Vu la décision de M. LE PREFET DU BAS-RHIN prononçant l’obligation de quitter le territoire français et prononçant le placement en rétention de l’intéressé ;
Vu le recours de M. [M] [Y] en demande d’annulation de la décision de placement en rétention ;
Vu la requête en 1ère prolongation de M. LE PREFET DU BAS-RHIN saisissant le juge du tribunal judiciaire de Metz tendant à la prolongation du maintien de l’intéressé dans des locaux ne relevant pas de l’administration pénitentiaire ;
Vu l’ordonnance rendue le 27 octobre 2025 à 10h52 par le juge du tribunal judiciaire de Metz ordonnant la remise en liberté de M. [M] [Y] ;
Vu l’appel de Me Yves CLAISSE de la selarl centaure du barreau de Paris représentant M. LE PREFET DU BAS-RHIN interjeté par courriel du 28 octobre 2025 à 09h17 contre l’ordonnance ayant remis M. [M] [Y] en liberté ;
Vu l’appel avec demande d’effet suspensif formé le 27 octobre 2025 à 15h43 par M. le procureur de la République près le tribunal judiciaire de Metz ;
Vu l’ordonnance du 27 octobre 2025 conférant l’effet suspensif à l’appel du procureur de la République et ordonnant le maintien de M. [M] [Y] à disposition de la Justice ;
Vu l’avis adressé à Monsieur le procureur général de la date et l’heure de l’audience ;
A l’audience publique de ce jour, à 13h30, en visioconférence se sont présentés :
— M. Cédric LAUMOSNE, avocat général, a présenté ses observations au soutien de l’appel du procureur de la République, absent lors du prononcé de la décision ;
— Me Rebecca ILL, avocat au barreau de Paris substituant la selarl centaure avocats du barreau de Paris, représentant M. LE PREFET DU BAS-RHIN a présenté ses observations et a sollicité l’infirmation de la décision présente lors du prononcé de la décision ;
— M. [M] [Y], intimé, assisté de Me Vincent VALENTIN, avocat commis d’office, présent lors du prononcé de la décision et de Mme [B] [U], interprète assermentée en langue géorgienne qui a préalablement prêté serment conformément à la Loi, par téléphone conformément aux dispositions de l’article 141-3 du CESEDA, présente lors du prononcé de la décision,ont sollicité la confirmation de l’ordonnance entreprise ;
— Sur la recevabilité de l’acte d’appel :
Les appels sont recevables comme ayant été formés dans les formes et délai prévus par les dispositions des articles L. 743-21, R. 743-10 et R. 743-11 du code de l’entrée et du séjour des étrangers et du droit d’asile.
Sur ce,
Attendu qu’il convient d’ordonner la jonction des procédure N° RG 25/01148 et N°RG 25/01149 sous le numéro RG 25/01149 ;
I. Sur l’exception de procédure
Aux termes de l’article L. 743-12 du code de l’entrée et du séjour des étrangers et du droit d’asile, en cas de violation des formes prescrites par la loi à peine de nullité ou d’inobservation des formalités substantielles, le juge du tribunal judiciaire saisi d’une demande sur ce motif ou qui relève d’office une telle irrégularité ne peut prononcer la mainlevée du placement ou du maintien en rétention que lorsque celle-ci a eu pour effet de porter atteinte aux droits de l’étranger.

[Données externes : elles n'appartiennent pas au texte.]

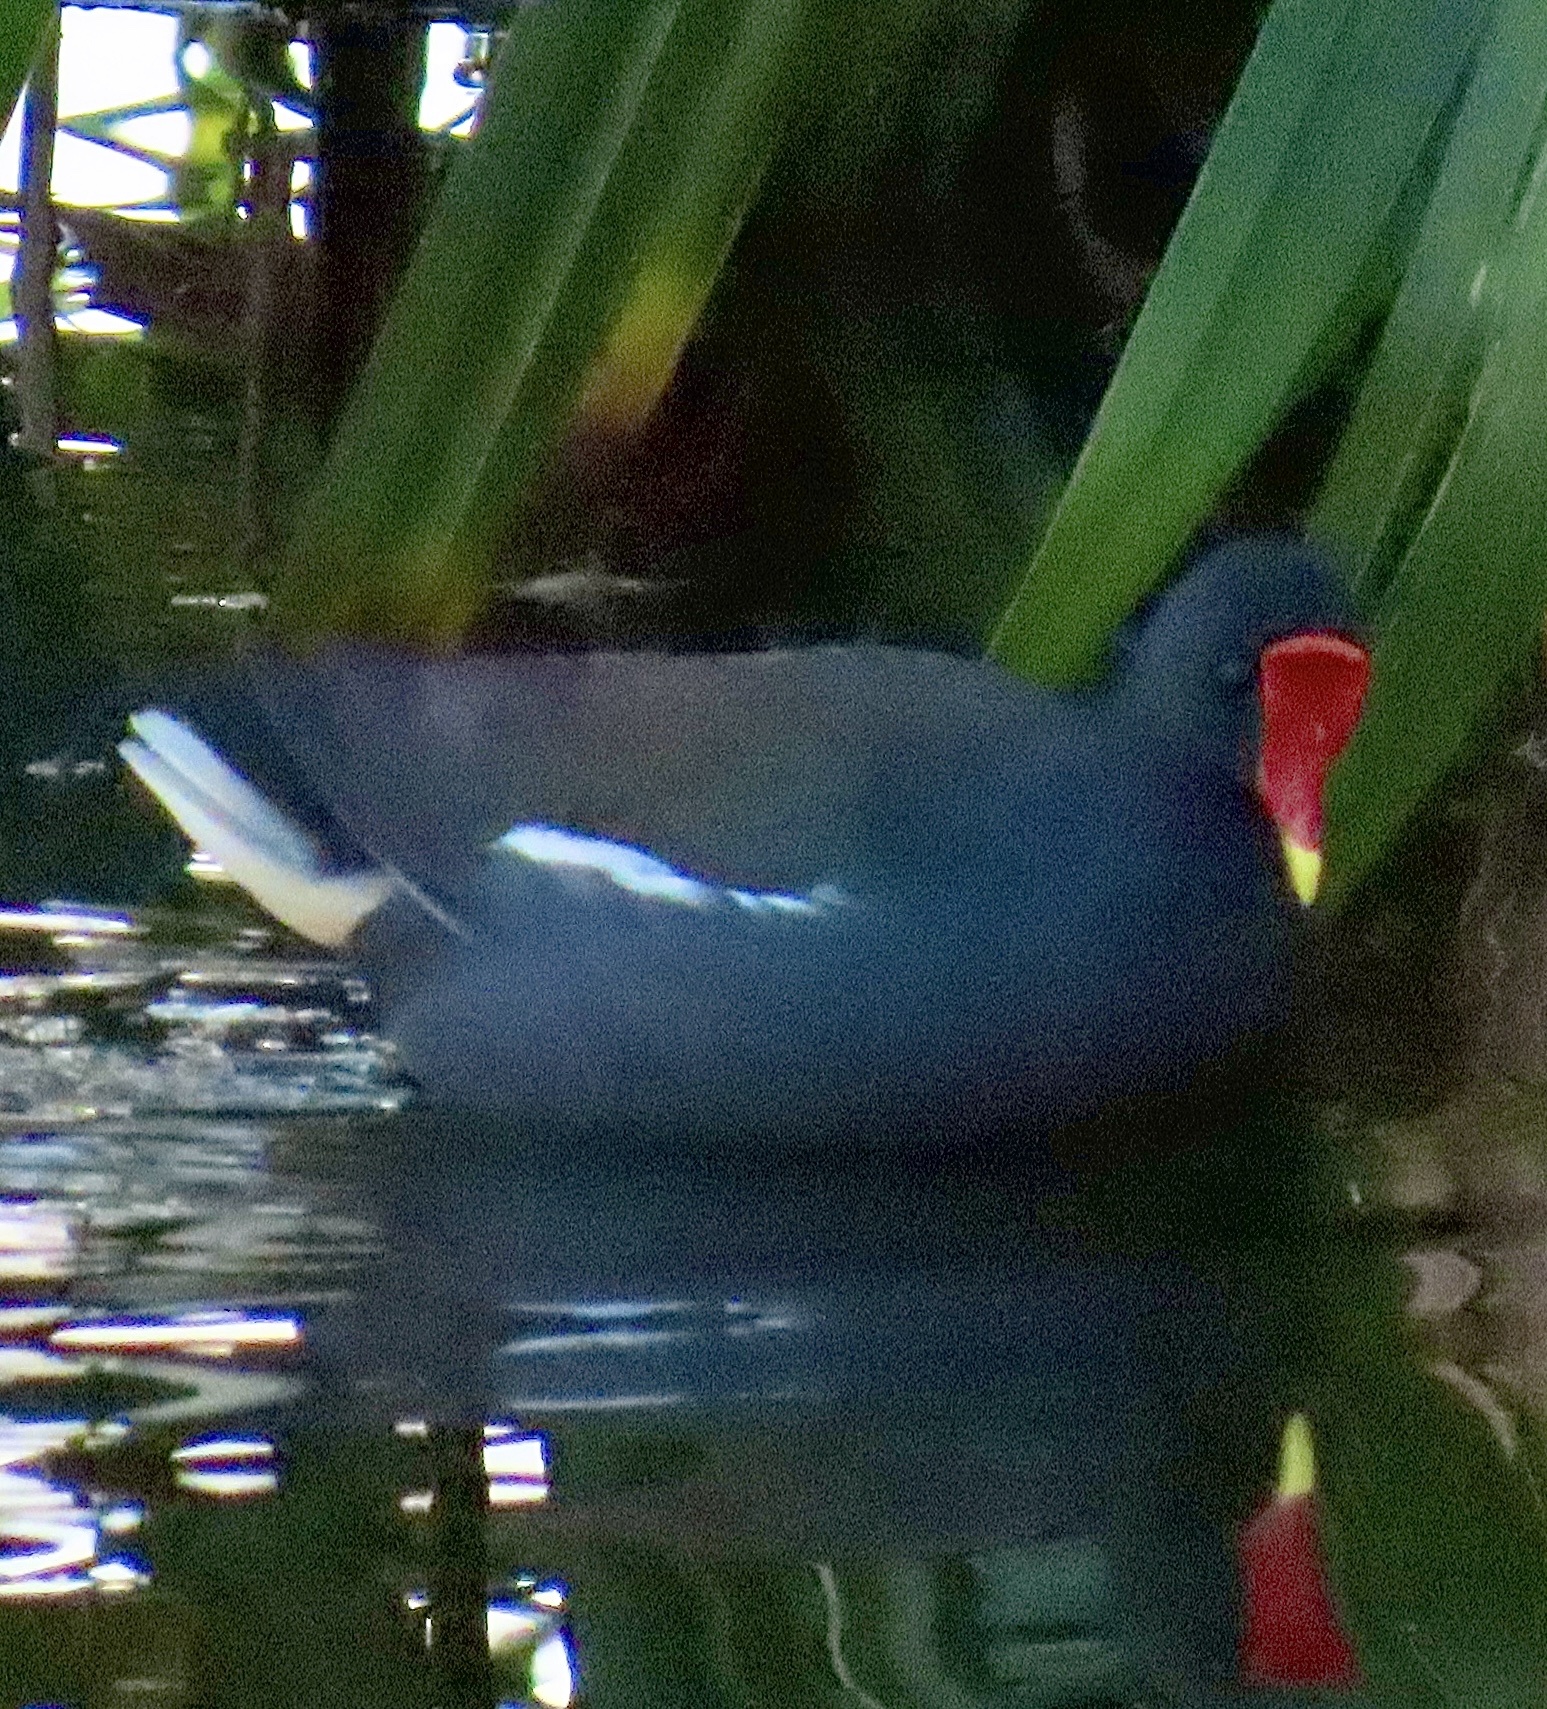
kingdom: Animalia
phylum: Chordata
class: Aves
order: Gruiformes
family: Rallidae
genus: Gallinula
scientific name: Gallinula chloropus
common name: Common moorhen
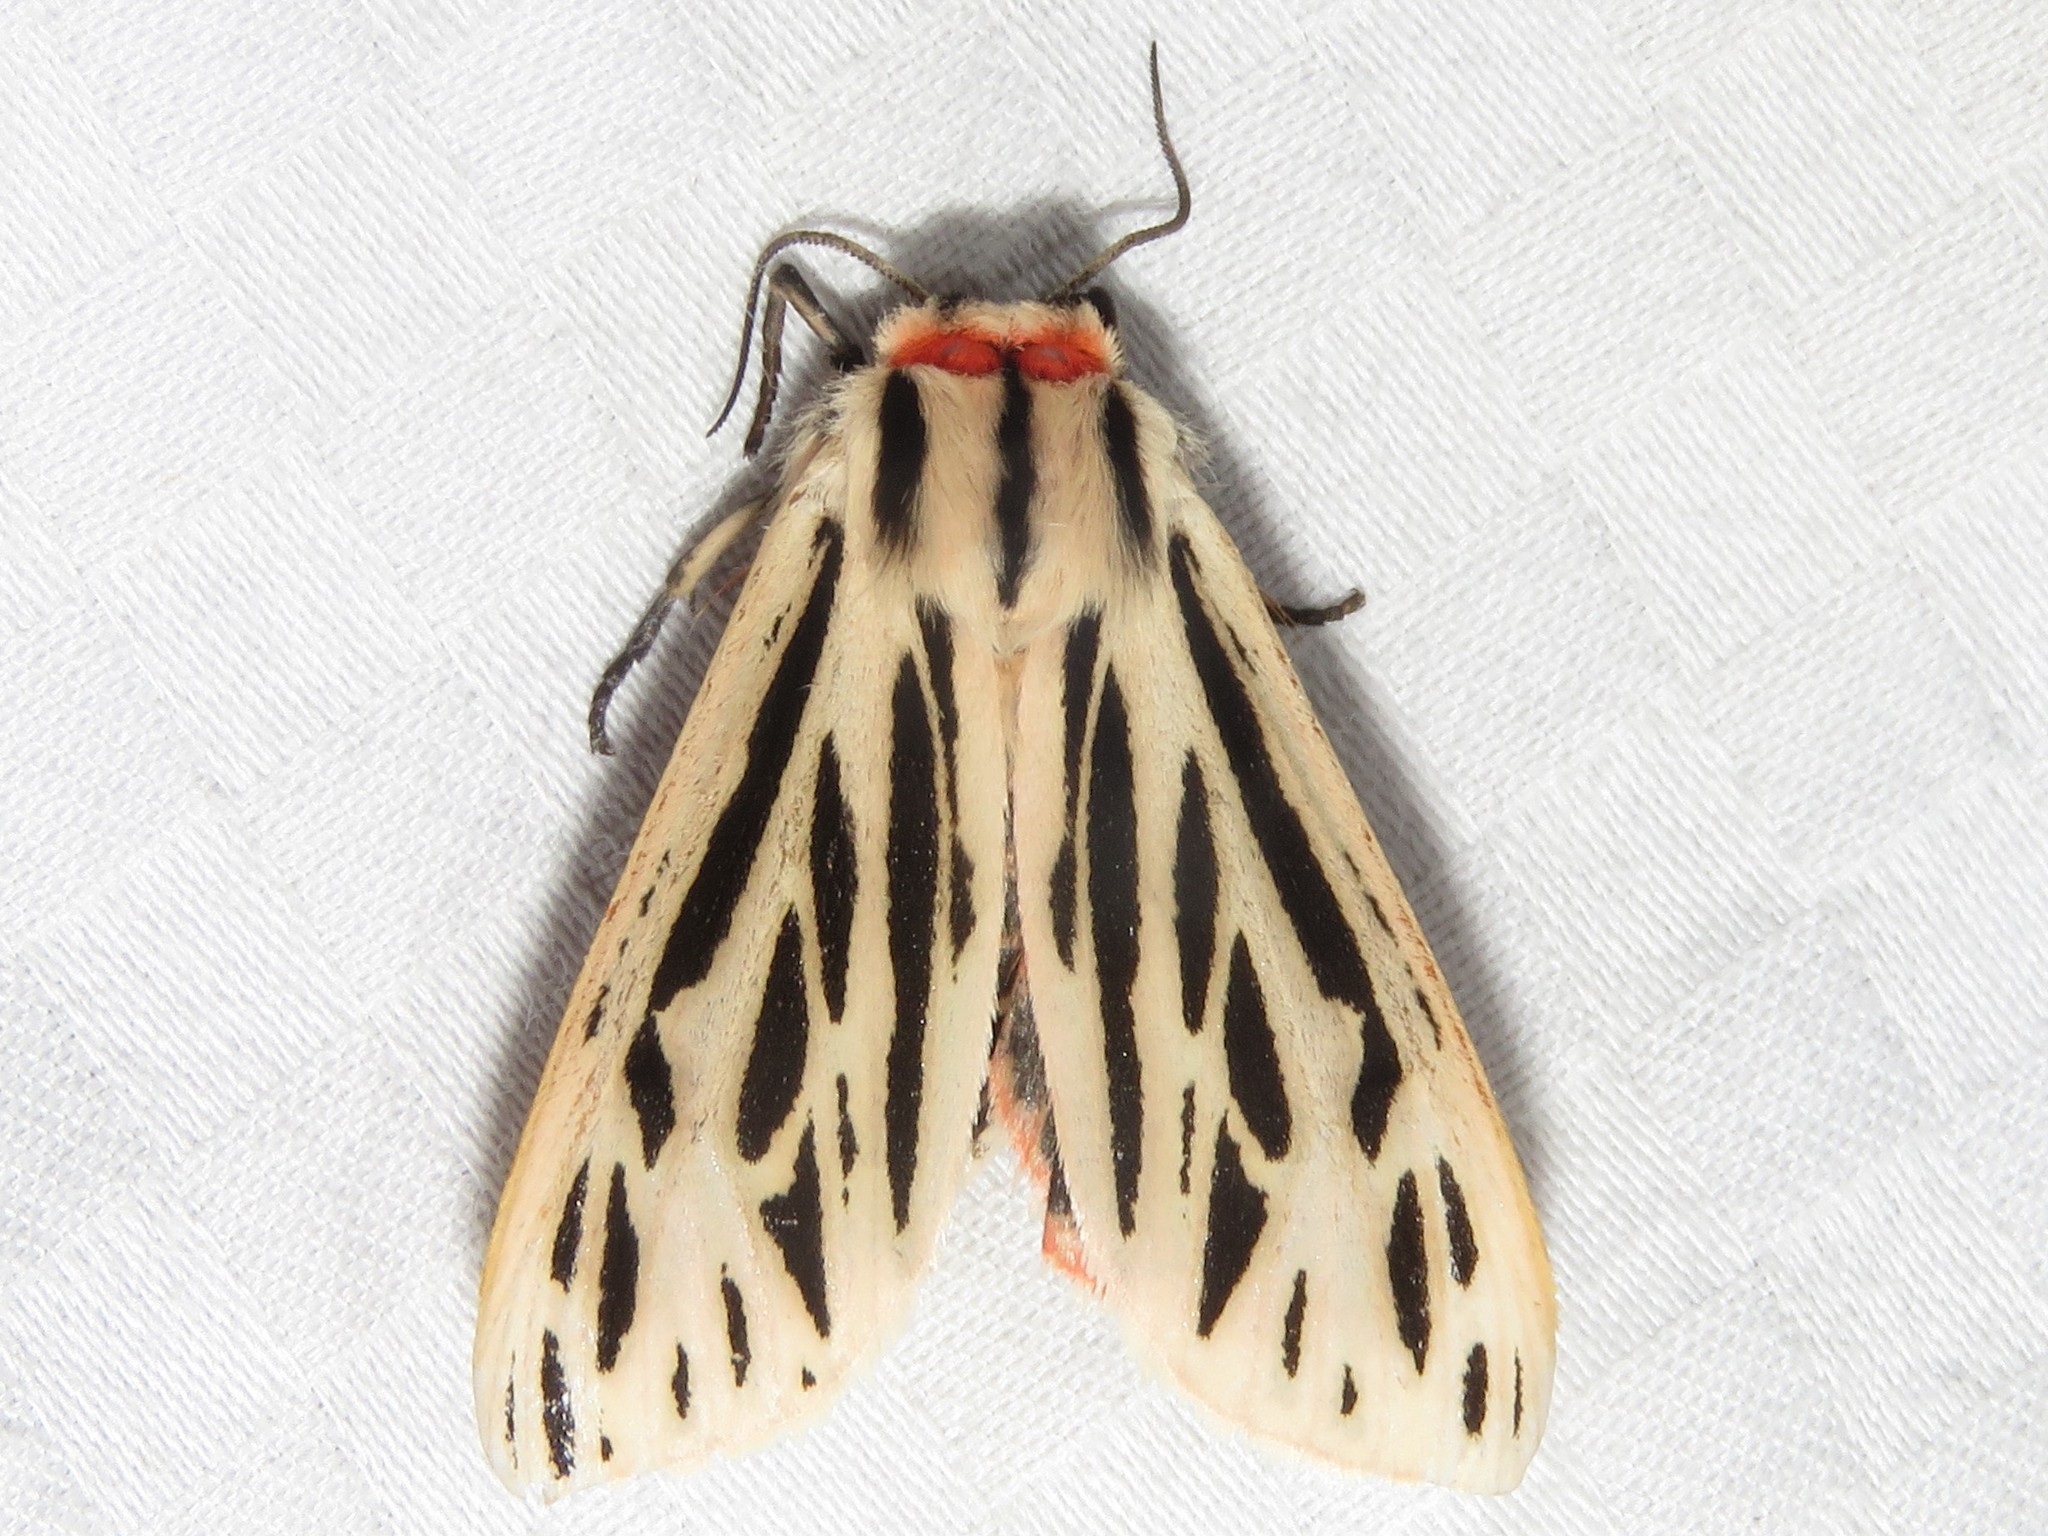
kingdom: Animalia
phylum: Arthropoda
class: Insecta
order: Lepidoptera
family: Erebidae
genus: Apantesis
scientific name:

En application de l’article 9 du code de procédure civile, il appartient à Monsieur [M] [Y] d’apporter la preuve de l’atteinte portée à ses droits.
Monsieur [M] [Y] maintient sa demande d’annulation de la procédure judiciaire ayant conduit à son placement en retenue et son placement en rétention, en raison de l''absence de justificatif de l’arrêté ayant fondé son contrôle d’identité (abandon du moyen tenant à l’absence d’avis à un membre de sa famille).
En l’espèce, il résulte de la procédure judiciaire que le contrôle d’identité contesté, qui précède immédiatement son placement en rétention, a été effectué dans le cadre d’un arrêté portant mise en demeure de quitter les lieux occupés illicitement au [Adresse 1] à [Localité 6]. L’absence de production dudit arrêté, dont l’existence est attesté par le procès-verbal de saisine et qui repose sur une procédure administrative totalement distincte, ne porte pas à atteinte à la régularité de la procédure judiciaire, ni même préjudice à l’intéressé, dès lors que celui-ci a reconnu occuper ces lieux sans droit ni titre depuis deux mois et que les vérifications effectuées ultérieurement sur sa situation administrative ont notamment été motivées sur le fondement de l’article L 812-2 du CESEDA après que celui-ci ait produit une demande d’asile en cours et un passeport étranger.
La procédure apparaît dès lors régulière et il convient de confirmer l’ordonnance prise par le JLD sur ce point.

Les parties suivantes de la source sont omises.